Managing AI use in telecom infrastructures


Telecom infrastructures are of vital importance to society. More and more applications depend on well-functioning, reliable and always available telecom services. The Dutch Radiocommunications Agency (Agentschap Telecom) oversees these in the Netherlands. The emergence of Artificial Intelligence (AI) applications has not only fundamentally changed the nature of the telecom sector but also the risks. In order to safeguard the proper functioning of the telecom infrastructure, adjustments are required in the relevant knowledge and in the approach to supervision policy.

Beginning 2020 I led a study to provide insight This report provides insight into how AI applications impact and endanger the telecom landscape and suggests how the Radiocommunications Agency can continue to maintain society’s trust in the telecom infrastructure.

What are the current and future risks of applying AI in the telecom sector?

Bearing in mind recent developments, a relevant description of AI is: using algorithms based on deep learning, and learning assisted by big data, to automate tasks that could formerly only be undertaken (properly) by humans. AI is expected to play an increasingly central role in telecom networks.

AI applications have specific characteristics that can pose risks for telecom infrastructures (the application level). Various AI applications interact with each other, with people, ‘normal’ automation and possibly the outside world. It is therefore important to assess how AI is applied in the telecom sector at a systemic level; that is to say looking at the effects and risks for the entire chain rather than AI applications in isolation. In particular, they include the ultimate use of these applications based on telecom infrastructures.

At application level, the extent of autonomous learning and operations, as well as the unpredictability, action framework and sphere of influence of AI applications determine the probability and impact of the additional risks. On top of the entire lifecycle of an AI application, including planning, data collection, training, testing, validation and operations, are notwithstanding the conventional risks relating to information security. 

Although AI applications introduce new (types of) risks, ultimately they can add specific value to the process of mitigating risk.

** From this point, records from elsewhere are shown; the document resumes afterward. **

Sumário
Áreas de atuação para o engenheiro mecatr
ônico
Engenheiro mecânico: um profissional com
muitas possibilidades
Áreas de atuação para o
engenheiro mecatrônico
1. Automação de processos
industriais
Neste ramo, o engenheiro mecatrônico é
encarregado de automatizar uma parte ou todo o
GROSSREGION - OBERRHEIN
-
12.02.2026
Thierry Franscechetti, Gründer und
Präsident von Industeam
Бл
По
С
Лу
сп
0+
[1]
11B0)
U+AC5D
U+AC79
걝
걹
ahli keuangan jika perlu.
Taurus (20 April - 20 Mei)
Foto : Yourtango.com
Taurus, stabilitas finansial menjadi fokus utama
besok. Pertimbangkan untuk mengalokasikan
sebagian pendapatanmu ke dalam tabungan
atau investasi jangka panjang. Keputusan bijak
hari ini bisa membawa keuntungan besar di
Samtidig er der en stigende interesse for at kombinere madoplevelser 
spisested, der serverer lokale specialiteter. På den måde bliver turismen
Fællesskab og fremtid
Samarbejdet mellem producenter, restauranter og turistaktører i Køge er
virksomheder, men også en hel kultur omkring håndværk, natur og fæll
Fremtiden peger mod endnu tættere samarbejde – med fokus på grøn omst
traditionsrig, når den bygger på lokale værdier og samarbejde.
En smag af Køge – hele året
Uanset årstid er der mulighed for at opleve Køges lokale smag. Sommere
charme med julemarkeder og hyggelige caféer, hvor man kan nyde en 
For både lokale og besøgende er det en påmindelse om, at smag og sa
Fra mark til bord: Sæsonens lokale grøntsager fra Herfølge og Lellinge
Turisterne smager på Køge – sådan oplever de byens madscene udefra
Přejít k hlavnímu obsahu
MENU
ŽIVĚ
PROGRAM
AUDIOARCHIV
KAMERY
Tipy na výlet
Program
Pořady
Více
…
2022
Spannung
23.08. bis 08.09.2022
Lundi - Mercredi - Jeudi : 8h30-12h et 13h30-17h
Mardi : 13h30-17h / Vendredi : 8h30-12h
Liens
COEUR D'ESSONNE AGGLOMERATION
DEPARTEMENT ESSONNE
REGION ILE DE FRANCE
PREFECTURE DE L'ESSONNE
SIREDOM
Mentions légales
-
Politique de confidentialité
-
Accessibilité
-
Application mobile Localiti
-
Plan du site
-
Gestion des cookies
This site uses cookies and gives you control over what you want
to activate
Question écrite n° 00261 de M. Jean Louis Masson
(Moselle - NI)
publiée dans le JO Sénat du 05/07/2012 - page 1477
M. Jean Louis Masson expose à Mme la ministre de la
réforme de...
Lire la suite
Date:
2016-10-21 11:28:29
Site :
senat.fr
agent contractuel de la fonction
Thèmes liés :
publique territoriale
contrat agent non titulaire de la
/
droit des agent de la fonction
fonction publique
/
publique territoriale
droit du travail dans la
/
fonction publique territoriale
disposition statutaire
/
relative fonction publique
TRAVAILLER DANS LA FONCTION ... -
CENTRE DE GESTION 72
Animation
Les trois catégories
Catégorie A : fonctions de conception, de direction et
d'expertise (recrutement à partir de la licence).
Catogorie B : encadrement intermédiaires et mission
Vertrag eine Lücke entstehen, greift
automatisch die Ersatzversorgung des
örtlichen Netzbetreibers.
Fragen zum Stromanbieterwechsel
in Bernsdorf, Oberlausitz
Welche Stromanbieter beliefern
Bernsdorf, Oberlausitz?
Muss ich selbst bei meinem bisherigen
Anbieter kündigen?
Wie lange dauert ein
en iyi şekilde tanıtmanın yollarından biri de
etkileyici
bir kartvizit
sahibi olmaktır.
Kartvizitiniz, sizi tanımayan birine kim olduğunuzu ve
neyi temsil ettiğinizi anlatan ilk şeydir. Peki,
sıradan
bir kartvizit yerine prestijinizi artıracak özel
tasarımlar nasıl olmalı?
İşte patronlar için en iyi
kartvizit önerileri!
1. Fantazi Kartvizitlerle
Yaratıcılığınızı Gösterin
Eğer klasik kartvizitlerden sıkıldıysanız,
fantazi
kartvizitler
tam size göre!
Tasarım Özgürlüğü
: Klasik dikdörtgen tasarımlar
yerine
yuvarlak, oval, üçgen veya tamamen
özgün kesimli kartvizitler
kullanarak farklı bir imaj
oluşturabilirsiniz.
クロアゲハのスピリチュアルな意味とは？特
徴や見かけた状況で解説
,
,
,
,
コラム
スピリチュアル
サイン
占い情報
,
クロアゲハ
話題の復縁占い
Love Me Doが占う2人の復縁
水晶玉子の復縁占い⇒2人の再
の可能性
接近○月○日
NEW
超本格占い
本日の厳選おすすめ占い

How can the Dutch Radiocommunications Agency as supervisory and implementing organization mitigate these risks?

We recommend starting with tools at a systemic level. The Dutch Radiocommunications Agency could mitigate the risks of AI applications in the telecom sector by providing information and raising awareness, stipulating transparency, facilitating risk analysis and mitigation, as well as developing criteria and setting process requirements. There are specific tools for dealing with certain AI risk factors. At application level, more specific tools could be implemented: certification, auditing and maintaining particular types or aspects of AI could play a role. In a wider sense, there should be a social debate about the desirable level of telecom infrastructures’ provision.

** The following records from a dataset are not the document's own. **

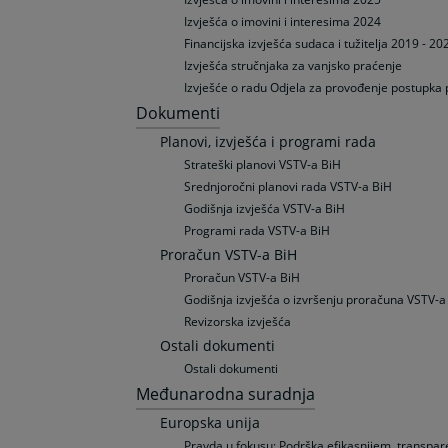
Izvješća o imovini i interesima 2024
Financijska izvješća sudaca i tužitelja 2019 - 20
Izvješća stručnjaka za vanjsko praćenje
Izvješće o radu Odjela za provođenje postupka 
Dokumenti
Planovi, izvješća i programi rada
Strateški planovi VSTV-a BiH
Srednjoročni planovi rada VSTV-a BiH
Godišnja izvješća VSTV-a BiH
Programi rada VSTV-a BiH
Proračun VSTV-a BiH
Proračun VSTV-a BiH
Godišnja izvješća o izvršenju proračuna VSTV-a
Revizorska izvješća
Ostali dokumenti
Ostali dokumenti
Međunarodna suradnja
Europska unija
Pravda u fokusu: Podrška efikasnijem, transpa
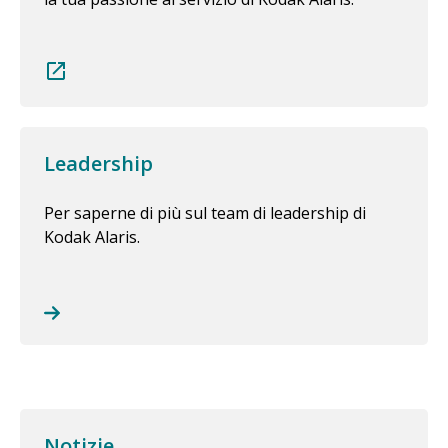
Leadership
Per saperne di più sul team di leadership di
Kodak Alaris.
Notizie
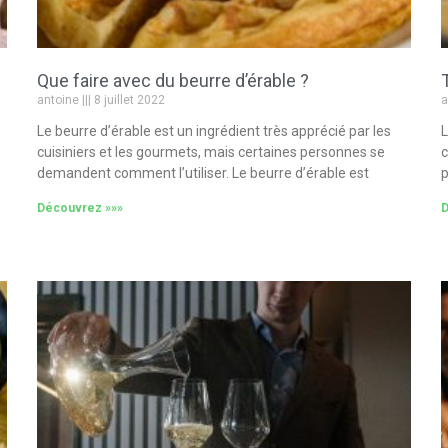
Que faire avec du beurre d’érable ?
antoine
8 juillet 2022
a
Le beurre d’érable est un ingrédient très apprécié par les
L
cuisiniers et les gourmets, mais certaines personnes se
c
demandent comment l’utiliser. Le beurre d’érable est
p
Découvrez »»»
D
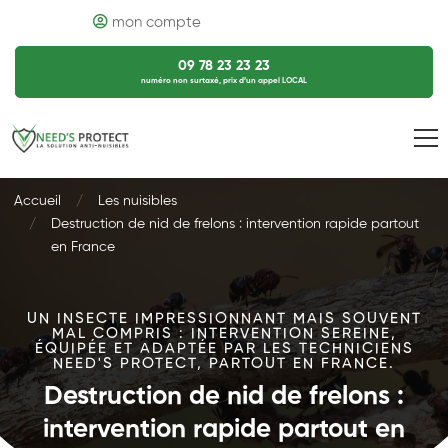
mon compte
09 78 23 23 23
numéro non surtaxé, prix d’un appel LOCAL
Accueil
Les nuisibles
Destruction de nid de frelons : intervention rapide partout
en France
UN INSECTE IMPRESSIONNANT MAIS SOUVENT
MAL COMPRIS : INTERVENTION SEREINE,
ÉQUIPÉE ET ADAPTÉE PAR LES TECHNICIENS
NEED'S PROTECT, PARTOUT EN FRANCE.
Destruction de nid de frelons :
intervention rapide partout en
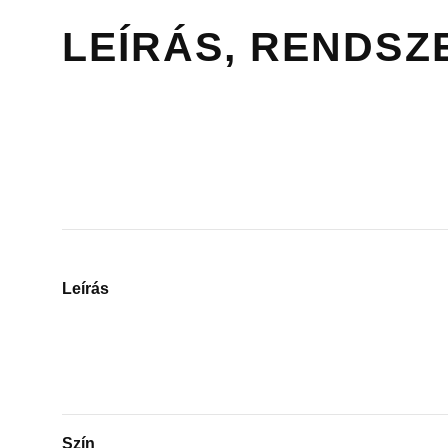
LEÍRÁS, RENDSZ
Leírás
Szín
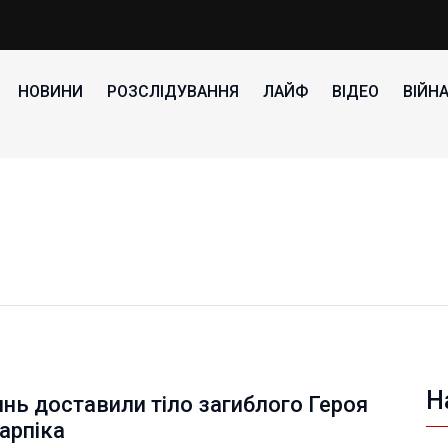
НОВИНИ
РОЗСЛІДУВАННЯ
ЛАЙФ
ВІДЕО
ВІЙН
Н
нь доставили тіло загиблого Героя
арпіка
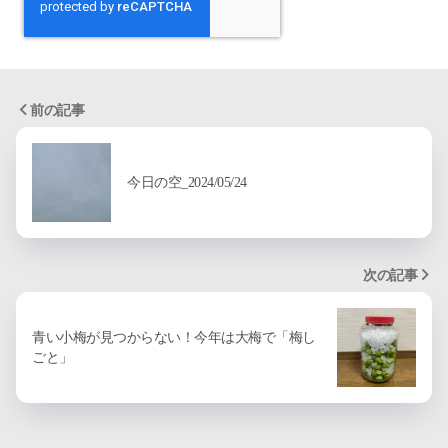
前の記事
今日の空_2024/05/24
次の記事
青い小梅が見つからない！今年は大梅で「梅し
ごと」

What does the use of AI look like now and in the coming five years for the telecom sector and other sectors that use digital connectivity? 

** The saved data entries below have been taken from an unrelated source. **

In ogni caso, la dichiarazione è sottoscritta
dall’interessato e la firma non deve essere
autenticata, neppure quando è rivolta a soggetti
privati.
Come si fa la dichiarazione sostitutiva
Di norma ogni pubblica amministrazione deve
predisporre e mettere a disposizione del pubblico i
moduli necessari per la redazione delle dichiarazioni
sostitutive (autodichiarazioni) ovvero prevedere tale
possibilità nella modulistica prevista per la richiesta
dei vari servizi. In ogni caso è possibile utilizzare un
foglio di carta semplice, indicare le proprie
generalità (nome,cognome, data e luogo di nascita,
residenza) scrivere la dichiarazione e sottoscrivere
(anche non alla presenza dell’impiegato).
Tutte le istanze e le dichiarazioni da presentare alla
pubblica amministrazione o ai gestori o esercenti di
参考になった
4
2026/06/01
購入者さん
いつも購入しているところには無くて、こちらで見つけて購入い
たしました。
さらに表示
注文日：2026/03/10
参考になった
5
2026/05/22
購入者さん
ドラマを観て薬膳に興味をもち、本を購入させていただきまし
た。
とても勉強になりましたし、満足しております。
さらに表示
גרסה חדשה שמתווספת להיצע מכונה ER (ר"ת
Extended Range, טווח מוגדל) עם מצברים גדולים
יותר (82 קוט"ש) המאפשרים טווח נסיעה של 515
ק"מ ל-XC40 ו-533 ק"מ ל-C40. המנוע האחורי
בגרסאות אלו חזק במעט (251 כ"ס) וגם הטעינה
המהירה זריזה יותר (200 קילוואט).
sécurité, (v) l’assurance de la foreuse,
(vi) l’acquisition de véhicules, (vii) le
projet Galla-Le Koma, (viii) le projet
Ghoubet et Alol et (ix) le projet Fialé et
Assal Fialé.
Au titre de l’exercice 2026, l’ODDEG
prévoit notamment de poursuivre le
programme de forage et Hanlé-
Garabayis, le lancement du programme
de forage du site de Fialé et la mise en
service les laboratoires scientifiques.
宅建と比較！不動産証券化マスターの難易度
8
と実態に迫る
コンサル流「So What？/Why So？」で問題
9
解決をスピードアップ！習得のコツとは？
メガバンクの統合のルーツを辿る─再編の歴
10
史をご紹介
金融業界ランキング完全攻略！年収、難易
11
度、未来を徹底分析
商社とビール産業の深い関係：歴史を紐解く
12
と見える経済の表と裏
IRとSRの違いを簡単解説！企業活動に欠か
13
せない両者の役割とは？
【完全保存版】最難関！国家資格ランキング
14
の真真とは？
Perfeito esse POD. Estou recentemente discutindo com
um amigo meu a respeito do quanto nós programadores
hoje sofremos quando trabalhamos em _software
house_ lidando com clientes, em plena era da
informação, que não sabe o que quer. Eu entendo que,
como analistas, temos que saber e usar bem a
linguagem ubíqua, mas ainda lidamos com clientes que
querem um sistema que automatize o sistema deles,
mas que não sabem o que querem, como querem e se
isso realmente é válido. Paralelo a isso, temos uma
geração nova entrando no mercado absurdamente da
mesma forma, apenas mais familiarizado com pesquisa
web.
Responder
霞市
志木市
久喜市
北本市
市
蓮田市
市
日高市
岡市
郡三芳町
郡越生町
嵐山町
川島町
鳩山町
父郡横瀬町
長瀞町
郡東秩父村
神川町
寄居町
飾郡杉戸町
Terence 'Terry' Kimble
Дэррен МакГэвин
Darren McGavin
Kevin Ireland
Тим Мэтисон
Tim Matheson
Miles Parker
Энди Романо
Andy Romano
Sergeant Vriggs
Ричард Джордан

Most of the current AI applications focus on improving specific parameters. These are strictly defined applications such as optimising the parameters of a radio signal, power management or routing traffic through a network. 

Looking at the coming five years, we see AI applications becoming more and more advanced. Several suppliers of telecom equipment share the view that AI will control the majority of functions in telecom networks. Although it is questionable whether this will be implemented (entirely) in five years, their vision is definitely one we can expect.

How do we weigh up the risks to the various interrelated aspects in a risk model for digital connectivity? 

Certain characteristics of AI applications can pose additional risks for telecom infrastructures. These characteristics relate to the following aspects of AI:

  • The extent of autonomous learning and implementation of AI. If this extent is considerable, the likelihood of risk events increases. A significant parameter is whether the AI application is controlled by people or by rules.
  • The extent of the AI application’s predictability. If the models are non-deterministic or highly non-linear, it is more complicated to assess whether an application will work well in all situations. One influential factor is the type of data used and if it can be manipulated.
  •  The AI application’s action framework. If the AI application has a highly limited effect on telecom infrastructures, this restricts the impact of a risk event. An application with a wide operating framework has a potentially greater impact.
  • The AI application’s sphere of influence. An application operating at a central level and controlling a telecom infrastructure is more prone to risk than an application that optimises a specific parameter at a low level.

The diagram below is an overview of the relevant aspects and their weighting. The scores can be combined under the “application level”.

Considering the risks of AI applications in isolation paints a limited picture of the societal risks (as well as advantages) of implementing AI in telecom infrastructures. At the systemic level, the following factors affect risks:

  • Interaction between AI applications and other systems. 
  • Replacing humans with AI. Having people carry out tasks involves risks, and these can be higher or lower with an AI application. This study does not chart the risks involved with human activities in telecom infrastructures. The model we present can be used to assess the risks of substituting with AI in order to inform the decision whether or not to implement a human-replacement AI application.
  • Implement AI applications to mitigate risk. At a systemic level, AI applications can contribute to lowering the level of risk, for example through faster detection of problems or attacks, and by helping to find causes and solutions.
  •  Cyber (in)security of AI applications. AI applications are of course also subject to cyber threats and associated security risks. These risks may increase, because training AI applications involves bringing together large amounts of (sometimes sensitive) data.